Emerald Robinson: Just exactly how fast is a cheetah? Why is the number 58 important? Uh-uh! You ain't patenting those genes! And some wild weather on the Daily Orbit!
Hello and welcome to the Daily Orbit. I'm Emerald Robinson. Well there's a new Supreme Court ruling that says you "can't put no patent on genes!" Yep, genes belong to the public. Myriad Genetics Inc. had tried to patent breast and ovarian cancer genes but the court was having none of that! They ruled that patenting the DNA the company isolated from the body violates patent rules because the laws of nature, natural phenomena and abstract ideas cannot be patented.
The patent would have kept other researchers from working with the BRCA gene, but this ruling opens up that opportunity. The judge simply said "Myriad didn't create anything."
Seen that commercial where the guy outruns the cheetah? Ha! Just how fast is a cheetah? Well a team of scientists set to find out with GPS-based motion sensing collars that they put on cheetahs in the wild. They recorded speeds up to 58 mph, more than twice the fastest human on the planet Usain Bolt. Previous speed estimates had been based on direct observations and film. The research team not only used GPS technology but also accelerometers, magnetometers, and gyroscopes.
Most of the high-speed data coincided with hunting of course. But it wasn't necessarily speed that caught the Impala which makes up 75% of the cheetah's diet maneuverability was the key to success in hunting campaigns. Fast like a cheetah!
And the number 58 is important for another reason that is out of this world! Temperatures on Mars can swing as much as 58 degrees Fahrenheit during the day. NASA scientists said they see a maximum temperature in the middle of the day but also a little after midnight. This semi-diurnal pattern tides of temperature, wind and pressure that go up twice a day were unexpected during non-dusty seasons but once the NASA team took into account the water-ice clouds into their models it made more sense. Temperatures on Mars go up and down up and down.
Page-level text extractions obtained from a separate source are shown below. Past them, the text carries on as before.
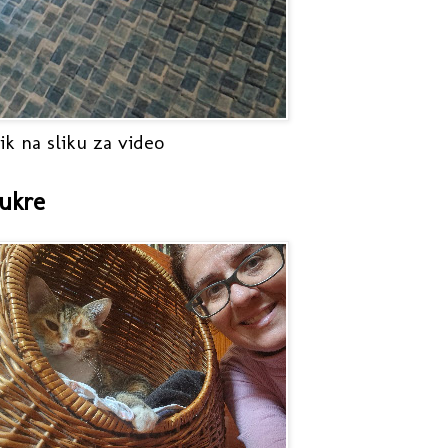
ik na sliku za video
ukre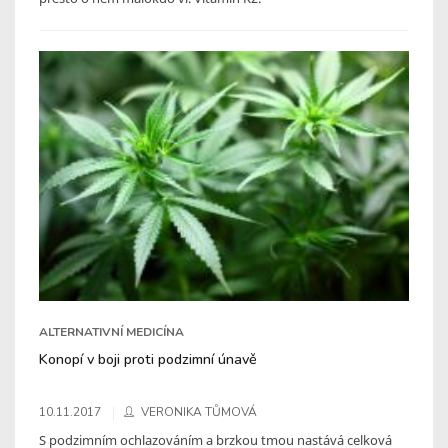
ALTERNATIVNÍ MEDICÍNA
Konopí v boji proti podzimní únavě
10.11.2017
VERONIKA TŮMOVÁ
S podzimním ochlazováním a brzkou tmou nastává celková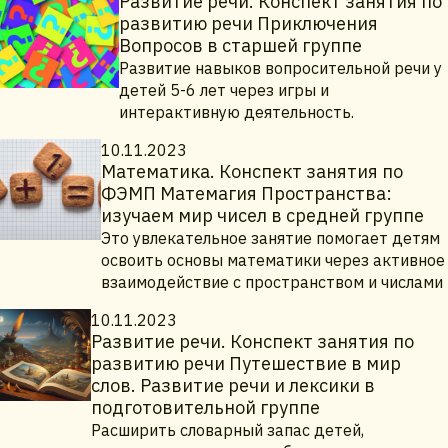
Развитие речи. Конспект занятия по
развитию речи Приключения
Вопросов в старшей группе
Развитие навыков вопросительной речи у
детей 5-6 лет через игры и
интерактивную деятельность.
10.11.2023
Математика. Конспект занятия по
ФЭМП Матемагия Пространства:
изучаем мир чисел в средней группе
Это увлекательное занятие помогает детям
освоить основы математики через активное
взаимодействие с пространством и числами
10.11.2023
Развитие речи. Конспект занятия по
развитию речи Путешествие в мир
слов. Развитие речи и лексики в
подготовительной группе
Расширить словарный запас детей,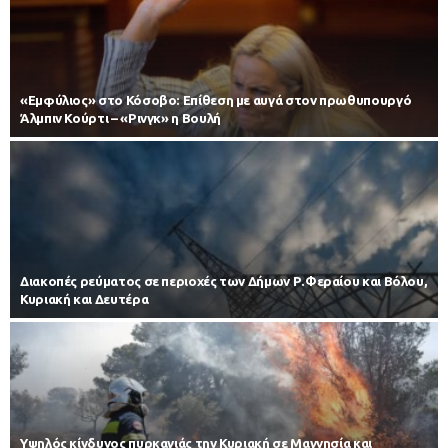
«Εμφύλιος» στο Κόσοβο: Επίθεση με αυγά στον πρωθυπουργό
Άλμπιν Κούρτι – «Ρινγκ» η Βουλή
Διακοπές ρεύματος σε περιοχές των Δήμων Ρ.Φεραίου και Βόλου,
Κυριακή και Δευτέρα
Υψηλός κίνδυνος πυρκαγιάς την Κυριακή σε Μαγνησία και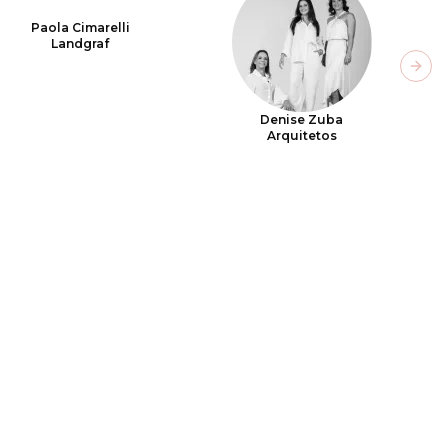
Paola Cimarelli
Landgraf
Next
Denise Zuba
Arquitetos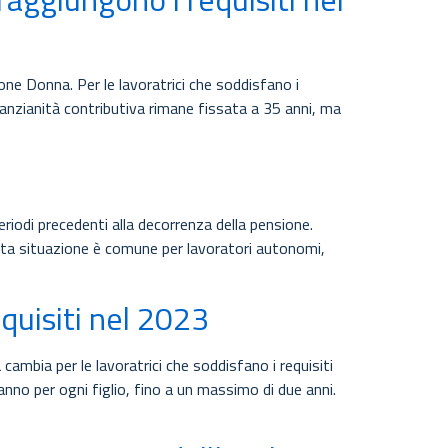
one Donna. Per le lavoratrici che soddisfano i
’anzianità contributiva rimane fissata a 35 anni, ma
eriodi precedenti alla decorrenza della pensione.
uesta situazione è comune per lavoratori autonomi,
uisiti nel 2023
ambia per le lavoratrici che soddisfano i requisiti
nno per ogni figlio, fino a un massimo di due anni.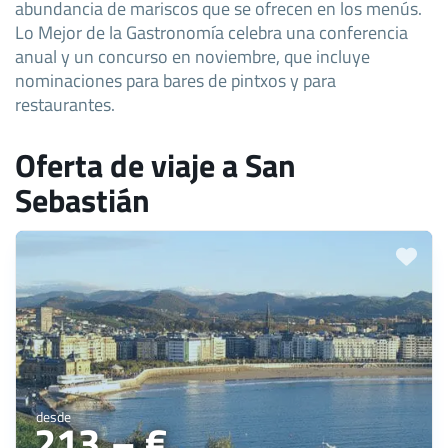
abundancia de mariscos que se ofrecen en los menús.
Lo Mejor de la Gastronomía celebra una conferencia
anual y un concurso en noviembre, que incluye
nominaciones para bares de pintxos y para
restaurantes.
Oferta de viaje a San
Sebastián
desde
213,– €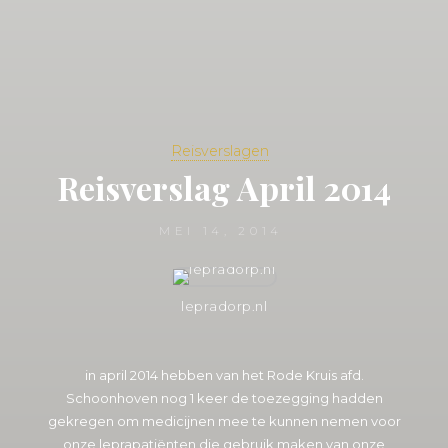
Reisverslagen
Reisverslag April 2014
MEI 14, 2014
lepradorp.nl
in april 2014 hebben van het Rode Kruis afd.
Schoonhoven nog 1 keer de toezegging hadden
gekregen om medicijnen mee te kunnen nemen voor
onze leprapatiënten die gebruik maken van onze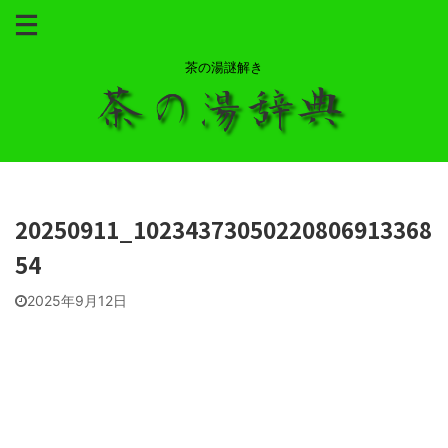
茶の湯謎解き
20250911_10234373050220806913368
54
2025年9月12日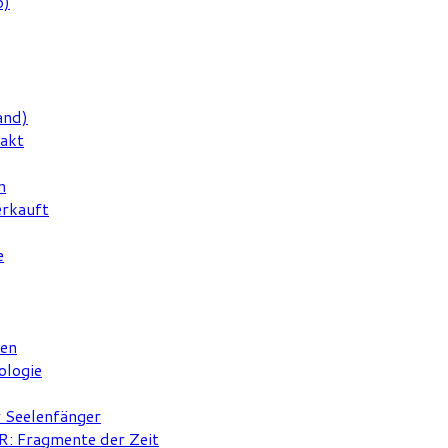
6)
and)
rakt
n
erkauft
e
ten
ologie
r Seelenfänger
 Fragmente der Zeit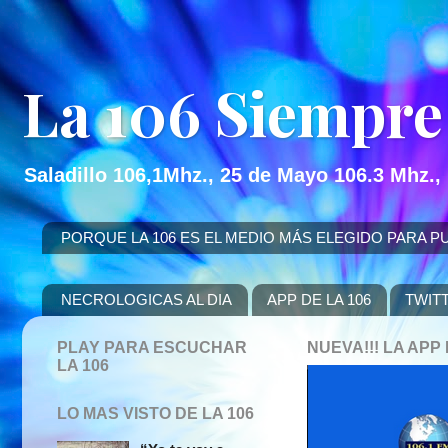
La 106 Siempre
Saladillo 106,1Mhz., 25 de Mayo 106.3 Mhz.,
PORQUE LA 106 ES EL MEDIO MÁS ELEGIDO PARA PUBLICITAR
NECROLOGICAS AL DIA
APP DE LA 106
TWIT
PLAY PARA ESCUCHAR
NUEVA!!! LA AP
LA 106
LO MAS VISTO DE LA 106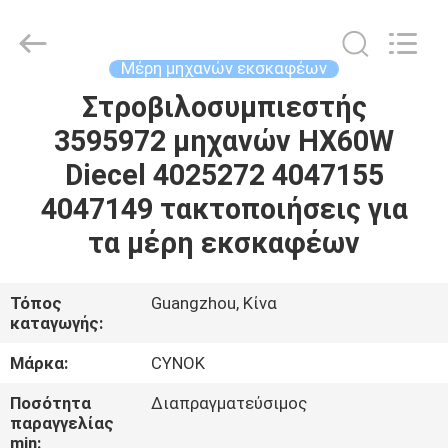
Chuangyu
Industrial
And
Trade
Co.,
Μέρη μηχανών εκσκαφέων
Ltd..
All
Στροβιλοσυμπιεστής
ΣΠΊΤΙ
Rights
Reserved.
3595972 μηχανών HX60W
ΠΡΟΪΌΝΤΑ
Diecel 4025272 4047155
4047149 τακτοποιήσεις για
ΠΕΡΊΠΟΥ
τα μέρη εκσκαφέων
ΕΜΕΊΣ
Τόπος
Guangzhou, Κίνα
καταγωγής:
ΓΎΡΟΣ
ΕΡΓΟΣΤΑΣΊΩΝ
Μάρκα:
CYNOK
Ποσότητα
Διαπραγματεύσιμος
ΠΟΙΟΤΙΚΌΣ
παραγγελίας
min: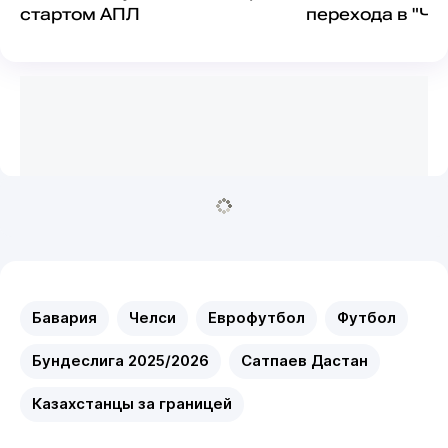
стартом АПЛ
перехода в "Че
Бавария
Челси
Еврофутбол
Футбол
Бундеслига 2025/2026
Сатпаев Дастан
Казахстанцы за границей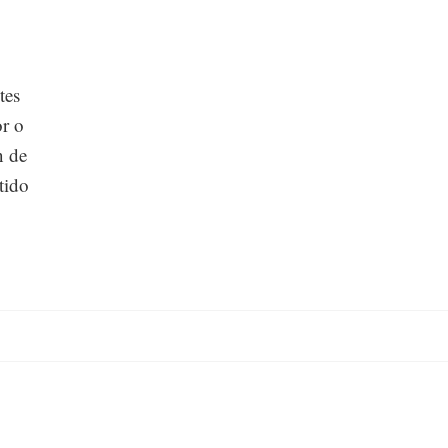
tes
or o
n de
tido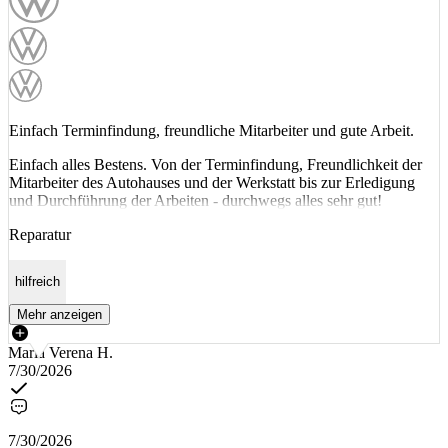
Einfach Terminfindung, freundliche Mitarbeiter und gute Arbeit.
Einfach alles Bestens. Von der Terminfindung, Freundlichkeit der
Mitarbeiter des Autohauses und der Werkstatt bis zur Erledigung
und Durchführung der Arbeiten - durchwegs alles sehr gut!
Reparatur
hilfreich
Mehr anzeigen
Maria Verena H.
7/30/2026
7/30/2026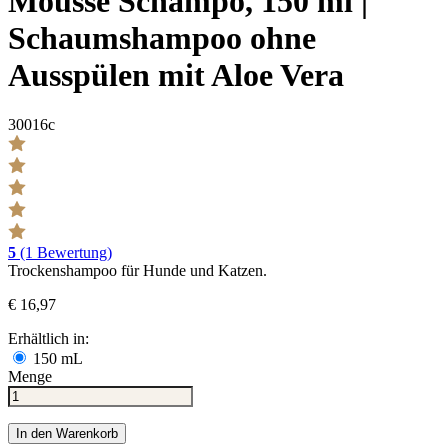
Mousse Schampo, 150 ml |
Schaumshampoo ohne
Ausspülen mit Aloe Vera
30016c
5
(1 Bewertung)
Trockenshampoo für Hunde und Katzen.
€ 16,97
Erhältlich in:
150 mL
Menge
In den Warenkorb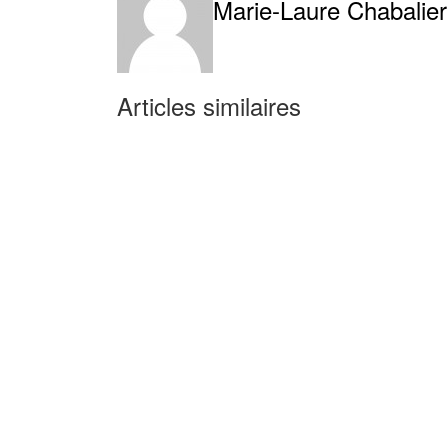
Marie-Laure Chabalier
Articles similaires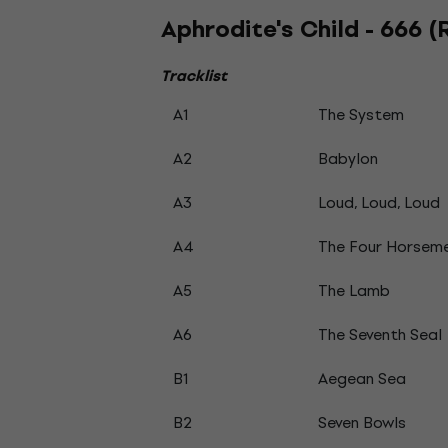
Aphrodite's Child - 666 (
Tracklist
A1
The System
A2
Babylon
A3
Loud, Loud, Loud
A4
The Four Horsem
A5
The Lamb
A6
The Seventh Seal
B1
Aegean Sea
B2
Seven Bowls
Weather on Mars might be crazy, but the weather here on Earth is getting pretty crazy too! Have you noticed? According to the National Climatic Data Center, last year's wild weather made 2012 the most expensive year since 1980 with costs adding up in the billions, 11 different weather and climate disasters, and 377 deaths. The yearlong drought and Hurricane Sandy won the most damaging award with $30 billion and $64 billion respectively.
Though the weather patterns were typical, what made 2012 so different was the severity of each of these weather events and the unusual areas where they struck. What's up Mother Nature?
But this wild weather isn't keeping us from populating the world. A new estimate puts the world population at 11 billion by the year 2100. That's 8% more than last year's previous projection of 10.1 billion. So what's changed? Africa. The UN had expected the birth rates to decline more than they have on that continent.
The current population of Africa is 1.1 billion but it's expected to reach 4.2 billion by the end of the century. The study took into account increasing life expectancies and improved fertility forecasting methods. Researchers say we need to renew policies on family planning and family education.